Exercise
Whatever the records hold, copy it exactly and completely.

(Bounding box coordinate data)
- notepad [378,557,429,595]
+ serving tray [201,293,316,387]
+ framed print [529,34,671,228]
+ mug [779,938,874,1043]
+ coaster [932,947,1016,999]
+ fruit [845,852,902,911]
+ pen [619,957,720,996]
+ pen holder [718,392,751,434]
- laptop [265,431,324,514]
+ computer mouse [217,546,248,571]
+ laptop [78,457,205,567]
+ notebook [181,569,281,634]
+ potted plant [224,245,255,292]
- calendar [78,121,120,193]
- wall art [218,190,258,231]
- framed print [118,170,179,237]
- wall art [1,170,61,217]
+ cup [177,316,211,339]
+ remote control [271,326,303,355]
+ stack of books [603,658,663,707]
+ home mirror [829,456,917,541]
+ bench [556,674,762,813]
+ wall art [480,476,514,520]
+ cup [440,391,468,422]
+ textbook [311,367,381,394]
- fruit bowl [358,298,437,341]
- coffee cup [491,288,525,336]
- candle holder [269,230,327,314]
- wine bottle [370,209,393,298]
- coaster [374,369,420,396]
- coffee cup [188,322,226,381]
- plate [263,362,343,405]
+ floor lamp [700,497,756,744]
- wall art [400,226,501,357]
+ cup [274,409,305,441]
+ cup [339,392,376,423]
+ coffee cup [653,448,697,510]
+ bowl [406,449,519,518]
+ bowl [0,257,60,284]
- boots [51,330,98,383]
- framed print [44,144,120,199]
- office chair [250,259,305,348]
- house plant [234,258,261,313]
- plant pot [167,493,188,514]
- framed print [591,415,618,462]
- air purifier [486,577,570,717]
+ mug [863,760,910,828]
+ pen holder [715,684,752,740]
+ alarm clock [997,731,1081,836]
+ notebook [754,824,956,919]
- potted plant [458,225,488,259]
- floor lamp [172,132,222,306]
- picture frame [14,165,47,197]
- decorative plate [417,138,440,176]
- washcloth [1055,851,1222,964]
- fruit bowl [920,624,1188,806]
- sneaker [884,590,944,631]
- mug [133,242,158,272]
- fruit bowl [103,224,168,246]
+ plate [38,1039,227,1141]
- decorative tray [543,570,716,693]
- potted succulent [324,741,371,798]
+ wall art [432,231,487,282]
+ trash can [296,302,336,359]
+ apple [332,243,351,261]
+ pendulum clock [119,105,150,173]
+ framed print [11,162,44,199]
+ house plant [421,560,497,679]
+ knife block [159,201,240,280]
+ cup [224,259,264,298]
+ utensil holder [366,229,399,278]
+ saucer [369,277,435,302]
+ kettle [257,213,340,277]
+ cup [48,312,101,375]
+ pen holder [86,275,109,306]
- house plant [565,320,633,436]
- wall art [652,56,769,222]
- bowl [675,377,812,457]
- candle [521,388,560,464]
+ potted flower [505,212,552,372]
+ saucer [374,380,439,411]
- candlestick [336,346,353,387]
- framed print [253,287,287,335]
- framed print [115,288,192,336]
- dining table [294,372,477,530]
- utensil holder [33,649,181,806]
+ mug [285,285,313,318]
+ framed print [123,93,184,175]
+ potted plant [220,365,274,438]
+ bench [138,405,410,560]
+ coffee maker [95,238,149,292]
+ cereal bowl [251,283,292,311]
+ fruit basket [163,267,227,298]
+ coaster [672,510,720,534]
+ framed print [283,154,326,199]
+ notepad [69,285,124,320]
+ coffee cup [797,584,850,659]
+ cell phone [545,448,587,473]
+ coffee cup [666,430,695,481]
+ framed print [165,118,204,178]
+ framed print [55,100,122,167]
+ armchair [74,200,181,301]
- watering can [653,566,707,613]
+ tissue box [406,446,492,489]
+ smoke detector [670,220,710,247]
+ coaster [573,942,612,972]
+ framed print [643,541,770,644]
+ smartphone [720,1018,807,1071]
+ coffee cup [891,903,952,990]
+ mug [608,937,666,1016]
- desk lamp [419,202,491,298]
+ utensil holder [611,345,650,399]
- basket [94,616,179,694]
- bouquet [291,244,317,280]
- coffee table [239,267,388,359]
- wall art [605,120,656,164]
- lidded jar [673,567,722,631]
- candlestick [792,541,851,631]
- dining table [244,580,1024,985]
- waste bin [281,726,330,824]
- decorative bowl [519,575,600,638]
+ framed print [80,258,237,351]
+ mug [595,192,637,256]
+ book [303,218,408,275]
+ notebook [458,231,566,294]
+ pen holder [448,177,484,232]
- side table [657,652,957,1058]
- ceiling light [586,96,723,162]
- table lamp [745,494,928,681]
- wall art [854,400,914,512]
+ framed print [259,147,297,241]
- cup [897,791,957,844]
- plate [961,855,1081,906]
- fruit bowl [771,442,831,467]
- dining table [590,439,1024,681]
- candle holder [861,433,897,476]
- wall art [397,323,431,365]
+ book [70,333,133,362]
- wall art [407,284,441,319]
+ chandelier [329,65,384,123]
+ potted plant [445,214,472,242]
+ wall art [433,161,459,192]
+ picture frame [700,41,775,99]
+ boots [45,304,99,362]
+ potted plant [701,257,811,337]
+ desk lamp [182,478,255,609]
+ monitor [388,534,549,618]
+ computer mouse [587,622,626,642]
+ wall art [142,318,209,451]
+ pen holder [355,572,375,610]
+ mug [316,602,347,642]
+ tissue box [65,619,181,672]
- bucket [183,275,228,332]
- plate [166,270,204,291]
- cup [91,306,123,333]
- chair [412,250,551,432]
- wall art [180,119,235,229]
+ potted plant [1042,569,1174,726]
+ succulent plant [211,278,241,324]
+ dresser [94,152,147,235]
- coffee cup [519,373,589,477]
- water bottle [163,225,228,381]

Response area
- notepad [378,557,429,595]
+ serving tray [201,293,316,387]
+ framed print [529,34,671,228]
+ mug [779,938,874,1043]
+ coaster [932,947,1016,999]
+ fruit [845,852,902,911]
+ pen [619,957,720,996]
+ pen holder [718,392,751,434]
- laptop [265,431,324,514]
+ computer mouse [217,546,248,571]
+ laptop [78,457,205,567]
+ notebook [181,569,281,634]
+ potted plant [224,245,255,292]
- calendar [78,121,120,193]
- wall art [218,190,258,231]
- framed print [118,170,179,237]
- wall art [1,170,61,217]
+ cup [177,316,211,339]
+ remote control [271,326,303,355]
+ stack of books [603,658,663,707]
+ home mirror [829,456,917,541]
+ bench [556,674,762,813]
+ wall art [480,476,514,520]
+ cup [440,391,468,422]
+ textbook [311,367,381,394]
- fruit bowl [358,298,437,341]
- coffee cup [491,288,525,336]
- candle holder [269,230,327,314]
- wine bottle [370,209,393,298]
- coaster [374,369,420,396]
- coffee cup [188,322,226,381]
- plate [263,362,343,405]
+ floor lamp [700,497,756,744]
- wall art [400,226,501,357]
+ cup [274,409,305,441]
+ cup [339,392,376,423]
+ coffee cup [653,448,697,510]
+ bowl [406,449,519,518]
+ bowl [0,257,60,284]
- boots [51,330,98,383]
- framed print [44,144,120,199]
- office chair [250,259,305,348]
- house plant [234,258,261,313]
- plant pot [167,493,188,514]
- framed print [591,415,618,462]
- air purifier [486,577,570,717]
+ mug [863,760,910,828]
+ pen holder [715,684,752,740]
+ alarm clock [997,731,1081,836]
+ notebook [754,824,956,919]
- potted plant [458,225,488,259]
- floor lamp [172,132,222,306]
- picture frame [14,165,47,197]
- decorative plate [417,138,440,176]
- washcloth [1055,851,1222,964]
- fruit bowl [920,624,1188,806]
- sneaker [884,590,944,631]
- mug [133,242,158,272]
- fruit bowl [103,224,168,246]
+ plate [38,1039,227,1141]
- decorative tray [543,570,716,693]
- potted succulent [324,741,371,798]
+ wall art [432,231,487,282]
+ trash can [296,302,336,359]
+ apple [332,243,351,261]
+ pendulum clock [119,105,150,173]
+ framed print [11,162,44,199]
+ house plant [421,560,497,679]
+ knife block [159,201,240,280]
+ cup [224,259,264,298]
+ utensil holder [366,229,399,278]
+ saucer [369,277,435,302]
+ kettle [257,213,340,277]
+ cup [48,312,101,375]
+ pen holder [86,275,109,306]
- house plant [565,320,633,436]
- wall art [652,56,769,222]
- bowl [675,377,812,457]
- candle [521,388,560,464]
+ potted flower [505,212,552,372]
+ saucer [374,380,439,411]
- candlestick [336,346,353,387]
- framed print [253,287,287,335]
- framed print [115,288,192,336]
- dining table [294,372,477,530]
- utensil holder [33,649,181,806]
+ mug [285,285,313,318]
+ framed print [123,93,184,175]
+ potted plant [220,365,274,438]
+ bench [138,405,410,560]
+ coffee maker [95,238,149,292]
+ cereal bowl [251,283,292,311]
+ fruit basket [163,267,227,298]
+ coaster [672,510,720,534]
+ framed print [283,154,326,199]
+ notepad [69,285,124,320]
+ coffee cup [797,584,850,659]
+ cell phone [545,448,587,473]
+ coffee cup [666,430,695,481]
+ framed print [165,118,204,178]
+ framed print [55,100,122,167]
+ armchair [74,200,181,301]
- watering can [653,566,707,613]
+ tissue box [406,446,492,489]
+ smoke detector [670,220,710,247]
+ coaster [573,942,612,972]
+ framed print [643,541,770,644]
+ smartphone [720,1018,807,1071]
+ coffee cup [891,903,952,990]
+ mug [608,937,666,1016]
- desk lamp [419,202,491,298]
+ utensil holder [611,345,650,399]
- basket [94,616,179,694]
- bouquet [291,244,317,280]
- coffee table [239,267,388,359]
- wall art [605,120,656,164]
- lidded jar [673,567,722,631]
- candlestick [792,541,851,631]
- dining table [244,580,1024,985]
- waste bin [281,726,330,824]
- decorative bowl [519,575,600,638]
+ framed print [80,258,237,351]
+ mug [595,192,637,256]
+ book [303,218,408,275]
+ notebook [458,231,566,294]
+ pen holder [448,177,484,232]
- side table [657,652,957,1058]
- ceiling light [586,96,723,162]
- table lamp [745,494,928,681]
- wall art [854,400,914,512]
+ framed print [259,147,297,241]
- cup [897,791,957,844]
- plate [961,855,1081,906]
- fruit bowl [771,442,831,467]
- dining table [590,439,1024,681]
- candle holder [861,433,897,476]
- wall art [397,323,431,365]
+ book [70,333,133,362]
- wall art [407,284,441,319]
+ chandelier [329,65,384,123]
+ potted plant [445,214,472,242]
+ wall art [433,161,459,192]
+ picture frame [700,41,775,99]
+ boots [45,304,99,362]
+ potted plant [701,257,811,337]
+ desk lamp [182,478,255,609]
+ monitor [388,534,549,618]
+ computer mouse [587,622,626,642]
+ wall art [142,318,209,451]
+ pen holder [355,572,375,610]
+ mug [316,602,347,642]
+ tissue box [65,619,181,672]
- bucket [183,275,228,332]
- plate [166,270,204,291]
- cup [91,306,123,333]
- chair [412,250,551,432]
- wall art [180,119,235,229]
+ potted plant [1042,569,1174,726]
+ succulent plant [211,278,241,324]
+ dresser [94,152,147,235]
- coffee cup [519,373,589,477]
- water bottle [163,225,228,381]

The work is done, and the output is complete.